Извлечённый текст
Две его комнаты представляли собой настоящий музей русской музыкальной жизни 80–90-х годов прошлого столетия и начала настоящего. В громадных шкафах и на полках, доходивших до потолка, помещалось уникальное собрание партитур и клавиров русских и иностранных опер. Далее шли партитуры и четырёхручные переложения для фортепьяно русской симфонической музыки, русская камерная и вокальная музыка. На рояле были нагромождены кипы дореволюционных русских газет с рецензиями об оперных спектаклях, концертах и гастрольных поездках хозяина дома, театральные и концертные программы, афиши, вырезки из журналов, фотографии, дирижёрские палочки и другие реликвии. На письменном столе и во всех уголках — портреты в рамках с подписями Римского-Корсакова, Балакирева, Глазунова, Лядова, Ляпунова, Шаляпина, Дягилева и многих других представителей русского музыкального и театрального искусства. Среди нот — рукописи собственных сочинений Бернарди, большинство которых остались неизданными и которые ещё ждут своего издателя. Лишь несколько салонных фортепьянных мелочей юношеского периода и несколько романсов увидели в своё время свет. На одном из них — салонном вальсе, написанном юнцом Бернарди и показанном П.И. Чайковскому во время посещения последним Одессы, — имеется надпись:
Нахожу автора весьма талантливым, но, к сожалению, пока совершенно лишённым музыкальной культуры.
Пётр Чайковский.
Почти все находившиеся в нотной библиотеке Бернарди сочинения Балакирева и Ляпунова имели задушевные и тёплые надписи их авторов. С обоими его связывала самая тесная и сердечная дружба, несмотря на то что первый из них был старше его на три десятка лет. Перед ними Бернарди преклонялся более, чем перед кем-либо другим. Это преклонение переходило в настоящий культ их памяти. Старый Бернарди не терпел, когда о ком-либо из них как о композиторах отзывались не особенно почтительно. Однажды я высказал мнение, что обе симфонии Балакирева при всём совершенстве их формы страдают некоторой сухостью и академичностью. Хозяин дома после этого дулся на меня несколько дней.

Задание A
Во время посещения какого города Чайковскому показали салонный вальс юного Бернарди, согласно отрывку о библиотеке Бернарди?
Задание B
Продолжите отрывок о библиотеке Бернарди, начав сразу после его последнего предложения.

[Собранные записи данных]
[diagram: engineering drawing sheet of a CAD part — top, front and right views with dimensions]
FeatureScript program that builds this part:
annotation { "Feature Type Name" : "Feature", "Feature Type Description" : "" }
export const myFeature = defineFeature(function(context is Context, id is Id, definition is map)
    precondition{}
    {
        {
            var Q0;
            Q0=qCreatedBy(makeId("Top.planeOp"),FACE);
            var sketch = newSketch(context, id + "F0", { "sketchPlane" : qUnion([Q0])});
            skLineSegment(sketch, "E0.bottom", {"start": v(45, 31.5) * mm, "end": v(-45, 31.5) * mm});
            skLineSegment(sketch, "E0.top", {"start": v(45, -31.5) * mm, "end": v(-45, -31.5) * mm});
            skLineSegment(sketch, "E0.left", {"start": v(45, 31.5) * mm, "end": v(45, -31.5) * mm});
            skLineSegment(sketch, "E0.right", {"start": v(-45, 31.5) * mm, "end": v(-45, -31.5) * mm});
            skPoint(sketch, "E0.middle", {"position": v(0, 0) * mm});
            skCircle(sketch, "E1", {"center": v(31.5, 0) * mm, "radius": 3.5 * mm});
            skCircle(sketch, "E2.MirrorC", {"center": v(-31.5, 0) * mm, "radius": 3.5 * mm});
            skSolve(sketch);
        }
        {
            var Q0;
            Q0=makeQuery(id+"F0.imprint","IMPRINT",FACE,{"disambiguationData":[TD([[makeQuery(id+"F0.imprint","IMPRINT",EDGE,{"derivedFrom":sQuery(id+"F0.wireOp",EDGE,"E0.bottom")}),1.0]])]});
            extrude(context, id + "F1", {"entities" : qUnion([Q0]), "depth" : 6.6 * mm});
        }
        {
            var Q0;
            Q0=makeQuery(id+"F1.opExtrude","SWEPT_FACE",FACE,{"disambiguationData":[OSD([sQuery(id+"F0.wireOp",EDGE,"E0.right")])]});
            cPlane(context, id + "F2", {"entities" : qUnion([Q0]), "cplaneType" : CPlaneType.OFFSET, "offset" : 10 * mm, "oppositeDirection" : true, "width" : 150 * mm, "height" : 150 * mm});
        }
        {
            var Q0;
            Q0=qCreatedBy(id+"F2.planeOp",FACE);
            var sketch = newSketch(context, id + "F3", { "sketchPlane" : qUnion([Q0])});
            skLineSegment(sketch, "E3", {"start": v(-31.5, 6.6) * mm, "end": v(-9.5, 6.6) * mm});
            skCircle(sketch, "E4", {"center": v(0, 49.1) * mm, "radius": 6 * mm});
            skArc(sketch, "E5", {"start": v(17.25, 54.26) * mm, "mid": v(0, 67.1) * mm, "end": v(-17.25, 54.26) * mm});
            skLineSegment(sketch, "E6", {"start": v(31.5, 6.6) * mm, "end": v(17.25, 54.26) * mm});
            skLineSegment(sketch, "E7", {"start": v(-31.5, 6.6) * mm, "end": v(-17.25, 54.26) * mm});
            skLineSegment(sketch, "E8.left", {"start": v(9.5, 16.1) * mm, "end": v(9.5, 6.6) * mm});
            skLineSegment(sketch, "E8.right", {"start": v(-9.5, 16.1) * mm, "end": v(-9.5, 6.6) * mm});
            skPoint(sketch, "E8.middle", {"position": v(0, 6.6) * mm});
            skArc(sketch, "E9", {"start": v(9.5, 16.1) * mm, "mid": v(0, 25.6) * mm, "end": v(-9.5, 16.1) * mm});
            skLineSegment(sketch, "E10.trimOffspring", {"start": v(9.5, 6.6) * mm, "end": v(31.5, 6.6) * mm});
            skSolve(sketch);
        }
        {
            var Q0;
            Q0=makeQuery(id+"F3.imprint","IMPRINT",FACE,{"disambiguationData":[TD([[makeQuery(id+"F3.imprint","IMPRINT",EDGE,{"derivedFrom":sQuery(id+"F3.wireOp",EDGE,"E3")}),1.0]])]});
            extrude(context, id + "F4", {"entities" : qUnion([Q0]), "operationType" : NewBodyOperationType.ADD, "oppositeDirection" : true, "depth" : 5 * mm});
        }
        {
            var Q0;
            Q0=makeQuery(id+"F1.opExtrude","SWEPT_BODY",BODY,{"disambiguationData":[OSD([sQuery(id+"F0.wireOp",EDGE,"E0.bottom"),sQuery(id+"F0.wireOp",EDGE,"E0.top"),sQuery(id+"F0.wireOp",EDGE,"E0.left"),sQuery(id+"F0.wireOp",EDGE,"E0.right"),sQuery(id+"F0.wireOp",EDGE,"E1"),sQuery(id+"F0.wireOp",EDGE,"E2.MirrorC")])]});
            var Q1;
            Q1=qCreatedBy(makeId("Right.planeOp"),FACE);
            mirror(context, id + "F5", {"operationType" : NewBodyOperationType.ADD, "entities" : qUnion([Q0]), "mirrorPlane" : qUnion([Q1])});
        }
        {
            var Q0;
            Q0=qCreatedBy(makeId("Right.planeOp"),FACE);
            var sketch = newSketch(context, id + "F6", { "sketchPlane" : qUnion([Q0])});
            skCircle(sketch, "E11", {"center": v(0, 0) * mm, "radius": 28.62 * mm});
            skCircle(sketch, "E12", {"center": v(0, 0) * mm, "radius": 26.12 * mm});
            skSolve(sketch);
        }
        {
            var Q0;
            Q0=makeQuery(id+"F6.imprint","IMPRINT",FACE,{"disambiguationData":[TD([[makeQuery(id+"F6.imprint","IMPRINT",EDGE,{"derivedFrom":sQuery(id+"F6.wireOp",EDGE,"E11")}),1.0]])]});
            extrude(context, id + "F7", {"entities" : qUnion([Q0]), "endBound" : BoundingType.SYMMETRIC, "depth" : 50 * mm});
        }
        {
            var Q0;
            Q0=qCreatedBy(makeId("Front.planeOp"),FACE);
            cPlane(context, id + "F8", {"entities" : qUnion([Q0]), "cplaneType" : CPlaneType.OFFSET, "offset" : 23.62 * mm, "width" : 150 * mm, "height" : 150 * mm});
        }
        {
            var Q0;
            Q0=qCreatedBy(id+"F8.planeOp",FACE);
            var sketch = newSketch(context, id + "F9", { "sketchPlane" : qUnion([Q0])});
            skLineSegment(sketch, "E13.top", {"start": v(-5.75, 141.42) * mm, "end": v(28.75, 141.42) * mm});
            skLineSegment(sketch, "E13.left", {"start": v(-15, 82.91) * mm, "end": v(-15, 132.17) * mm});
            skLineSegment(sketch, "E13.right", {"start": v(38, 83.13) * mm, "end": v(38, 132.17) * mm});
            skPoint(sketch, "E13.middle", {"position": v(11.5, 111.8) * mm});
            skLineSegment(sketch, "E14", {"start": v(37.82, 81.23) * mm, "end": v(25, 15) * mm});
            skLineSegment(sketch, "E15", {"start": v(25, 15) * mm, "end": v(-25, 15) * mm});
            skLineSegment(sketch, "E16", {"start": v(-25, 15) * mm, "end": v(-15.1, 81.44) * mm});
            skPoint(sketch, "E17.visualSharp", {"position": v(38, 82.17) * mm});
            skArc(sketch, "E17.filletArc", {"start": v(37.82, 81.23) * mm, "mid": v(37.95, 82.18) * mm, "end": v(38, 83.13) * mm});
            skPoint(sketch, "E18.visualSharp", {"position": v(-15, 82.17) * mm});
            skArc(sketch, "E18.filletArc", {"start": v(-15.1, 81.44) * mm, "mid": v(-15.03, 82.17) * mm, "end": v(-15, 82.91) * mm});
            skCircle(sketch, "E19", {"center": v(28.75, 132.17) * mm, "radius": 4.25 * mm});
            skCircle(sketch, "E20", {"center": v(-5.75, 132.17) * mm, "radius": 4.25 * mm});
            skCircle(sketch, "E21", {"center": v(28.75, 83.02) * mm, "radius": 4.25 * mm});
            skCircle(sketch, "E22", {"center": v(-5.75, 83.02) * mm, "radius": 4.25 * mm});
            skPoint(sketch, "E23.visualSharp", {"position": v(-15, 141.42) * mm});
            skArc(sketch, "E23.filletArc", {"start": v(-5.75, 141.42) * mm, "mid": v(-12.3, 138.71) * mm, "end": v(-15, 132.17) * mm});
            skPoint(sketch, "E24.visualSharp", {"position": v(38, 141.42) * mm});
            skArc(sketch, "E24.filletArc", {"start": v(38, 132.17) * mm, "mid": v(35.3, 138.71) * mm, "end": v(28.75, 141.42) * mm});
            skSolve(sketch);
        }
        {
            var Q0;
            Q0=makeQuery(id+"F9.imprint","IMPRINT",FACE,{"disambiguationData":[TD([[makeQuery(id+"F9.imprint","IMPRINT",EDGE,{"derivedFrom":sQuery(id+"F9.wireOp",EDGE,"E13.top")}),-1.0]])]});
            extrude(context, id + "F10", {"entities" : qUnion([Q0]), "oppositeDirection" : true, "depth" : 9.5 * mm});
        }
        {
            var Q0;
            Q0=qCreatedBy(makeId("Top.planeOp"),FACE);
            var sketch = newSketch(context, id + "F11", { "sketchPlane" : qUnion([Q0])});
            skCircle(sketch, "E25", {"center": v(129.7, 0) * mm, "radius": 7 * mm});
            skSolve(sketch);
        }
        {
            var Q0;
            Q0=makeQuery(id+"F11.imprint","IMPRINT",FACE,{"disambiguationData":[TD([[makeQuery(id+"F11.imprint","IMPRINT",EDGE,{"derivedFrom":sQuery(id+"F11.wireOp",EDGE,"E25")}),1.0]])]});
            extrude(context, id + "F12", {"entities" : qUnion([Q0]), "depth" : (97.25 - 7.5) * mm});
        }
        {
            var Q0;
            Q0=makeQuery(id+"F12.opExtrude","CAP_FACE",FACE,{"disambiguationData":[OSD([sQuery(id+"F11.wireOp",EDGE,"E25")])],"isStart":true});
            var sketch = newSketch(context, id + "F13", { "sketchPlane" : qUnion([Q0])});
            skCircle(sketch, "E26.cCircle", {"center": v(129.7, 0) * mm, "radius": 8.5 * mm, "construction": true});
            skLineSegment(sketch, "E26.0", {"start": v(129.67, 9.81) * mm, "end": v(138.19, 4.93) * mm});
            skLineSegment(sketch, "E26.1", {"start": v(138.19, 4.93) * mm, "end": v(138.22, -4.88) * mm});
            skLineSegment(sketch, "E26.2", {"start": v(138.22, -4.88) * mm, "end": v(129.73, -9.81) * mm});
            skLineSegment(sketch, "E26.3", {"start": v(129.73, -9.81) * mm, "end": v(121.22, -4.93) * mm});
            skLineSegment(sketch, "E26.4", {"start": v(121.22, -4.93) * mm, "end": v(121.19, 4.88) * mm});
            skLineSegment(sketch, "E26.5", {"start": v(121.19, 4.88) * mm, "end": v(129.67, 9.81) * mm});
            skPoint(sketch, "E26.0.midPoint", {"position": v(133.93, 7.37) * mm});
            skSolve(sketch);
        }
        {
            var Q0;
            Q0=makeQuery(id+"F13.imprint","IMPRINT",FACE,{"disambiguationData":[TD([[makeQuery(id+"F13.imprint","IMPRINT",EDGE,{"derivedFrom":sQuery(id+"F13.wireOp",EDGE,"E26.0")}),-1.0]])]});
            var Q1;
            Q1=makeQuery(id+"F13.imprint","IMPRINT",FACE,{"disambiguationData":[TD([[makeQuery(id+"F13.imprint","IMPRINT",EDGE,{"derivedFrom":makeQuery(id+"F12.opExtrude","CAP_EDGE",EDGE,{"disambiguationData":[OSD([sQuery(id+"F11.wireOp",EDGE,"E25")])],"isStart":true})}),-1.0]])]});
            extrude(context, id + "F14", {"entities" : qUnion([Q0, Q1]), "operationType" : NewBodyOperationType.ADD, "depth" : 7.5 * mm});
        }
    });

Место для ответа A
Одессы.

Место для ответа B
А.А. Бернарди был большим любителем кур. Разводил он их на своём крошечном дворе не из коммерческих соображений и не для еды, а из какой-то особенной нежной любви к ним. Каждая курочка и петушок имели своё имя. Обращался он с ними ласково и любовно. Резать их строго воспрещалось, они умирали естественной смертью от куриной старости. Зимой они перекочевывали со двора в дом. Тогда этот домик-музей принимал изумительный вид: куры кудахтали по углам, петухи важно расхаживали по верхней деке мюльбаховского рояля и грудам покрытых пылью нот. Выражать им за это порицание воспрещалось. Во что превращался пол домика в зимнее время — легко себе представить.
Годы второй мировой войны доставили престарелому Бернарди много неприятностей. Формально он числился итальянским подданным ещё со времён своей юности (его отец, известный некогда одесский нотоиздатель, был выходцем из Италии, обрусевшим за долгие годы пребывания в Одессе). Со вступлением Италии в войну против Франции А.А. Бернарди подлежал аресту и заключению в концлагерь как подданный неприятельской державы. Преклонный возраст и тяжёлая болезнь спасли его: арест был заменён еженедельной явкой в полицию.
До конца своих дней, несмотря на тяжёлый недуг, он сохранил ясность ума и присущий ему юмор в разговоре с друзьями. Скончался он в 1942 году.
Такова различная в зарубежье судьба двух дирижёров равного таланта и равной в своё время популярности в дореволюционной России.
А вот ещё один пример на первый взгляд парадоксального различия зарубежной судьбы двух громадных талантов. Это Н.А. Орлов и Ирина Э. — представители более молодого поколения по сравнению с предыдущими. Оба пианисты самой высокой квалификации. Оба бывшие вундеркинды.
Орлова я хорошо знал и часто встречал в детские и юношеские годы в Москве и во время летних каникул на берегах Оки в Тарусе. В 1911 году при окончании московской 8-й (Шелапутинской) гимназии 18-летний Николай Орлов уже имел в кармане диплом Московской консерватории (в которой он по специальному разрешению тогдашнего педагогического начальства занимался параллельно с гимназией).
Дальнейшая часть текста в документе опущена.